From the news article on China's newspapers urging bolder economic reform, repeat word for word the passage that begins with "Deng said China" and ends after "from capitalist countries.".

§ **PROVIDED TEXT**:
--------------------

Facebook Twitter

CHINA’S PAPERS ADVOCATE `OPENING UP’ AND BOLDER REFORMS TO SPUR ECONOMY

SHARE CHINA’S PAPERS ADVOCATE `OPENING UP’ AND BOLDER REFORMS TO SPUR ECONOMY

China's tightly controlled national newspapers urged bolder economic reforms Monday in a front-page editorial - a sign that senior leader Deng Xiaoping's drive to embrace free-market principles is gathering strength.

"We should increase our boldness in reform and opening up to the outside world and step up our pace," the editorial said. "Reform and opening up is our only choice. There is no other road we can take."Among papers running the editorial was the People's Daily of the ruling Communist Party - normally a bastion of conservatism.

The message echoed comments Deng made last month during an unusual public tour of southern cities that have gone the farthest in advocating the introduction of free markets and other capitalist principles.

Deng said China can avoid the political turmoil that has toppled other communist parties only by maintaining economic growth. He said China will have to borrow more economic techniques from capitalist countries.

--------------------

§ **RECORDS PROVIDED**:

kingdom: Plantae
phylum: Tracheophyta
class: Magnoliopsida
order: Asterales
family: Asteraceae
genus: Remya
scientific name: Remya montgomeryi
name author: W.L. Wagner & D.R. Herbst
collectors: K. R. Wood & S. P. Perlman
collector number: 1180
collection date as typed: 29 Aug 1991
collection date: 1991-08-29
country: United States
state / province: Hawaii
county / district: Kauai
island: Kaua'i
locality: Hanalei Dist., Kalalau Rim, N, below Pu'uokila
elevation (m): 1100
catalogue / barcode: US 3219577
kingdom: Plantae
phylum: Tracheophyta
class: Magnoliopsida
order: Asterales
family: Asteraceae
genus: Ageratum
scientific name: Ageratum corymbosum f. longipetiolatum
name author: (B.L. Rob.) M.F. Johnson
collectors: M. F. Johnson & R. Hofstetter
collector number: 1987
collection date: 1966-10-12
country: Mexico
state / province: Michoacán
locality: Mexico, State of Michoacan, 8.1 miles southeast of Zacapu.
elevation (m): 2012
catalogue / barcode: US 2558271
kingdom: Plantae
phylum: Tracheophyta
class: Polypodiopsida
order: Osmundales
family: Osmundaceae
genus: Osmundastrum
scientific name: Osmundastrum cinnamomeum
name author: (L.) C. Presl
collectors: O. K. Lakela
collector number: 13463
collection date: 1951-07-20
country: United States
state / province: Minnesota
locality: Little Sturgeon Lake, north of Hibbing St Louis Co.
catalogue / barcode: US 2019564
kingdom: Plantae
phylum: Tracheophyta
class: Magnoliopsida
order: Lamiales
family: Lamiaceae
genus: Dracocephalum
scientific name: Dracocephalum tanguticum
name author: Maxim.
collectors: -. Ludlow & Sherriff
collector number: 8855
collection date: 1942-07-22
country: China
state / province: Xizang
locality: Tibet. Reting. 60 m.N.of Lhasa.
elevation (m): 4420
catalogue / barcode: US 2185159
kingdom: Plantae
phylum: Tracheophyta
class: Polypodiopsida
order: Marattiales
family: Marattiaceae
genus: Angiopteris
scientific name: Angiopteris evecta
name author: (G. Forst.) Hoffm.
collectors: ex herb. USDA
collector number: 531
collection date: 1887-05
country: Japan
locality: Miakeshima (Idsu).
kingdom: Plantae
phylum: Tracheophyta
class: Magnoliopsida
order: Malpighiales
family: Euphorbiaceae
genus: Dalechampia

--------------------

§ **TASK SOLUTION**:
Deng said China can avoid the political turmoil that has toppled other communist parties only by maintaining economic growth. He said China will have to borrow more economic techniques from capitalist countries.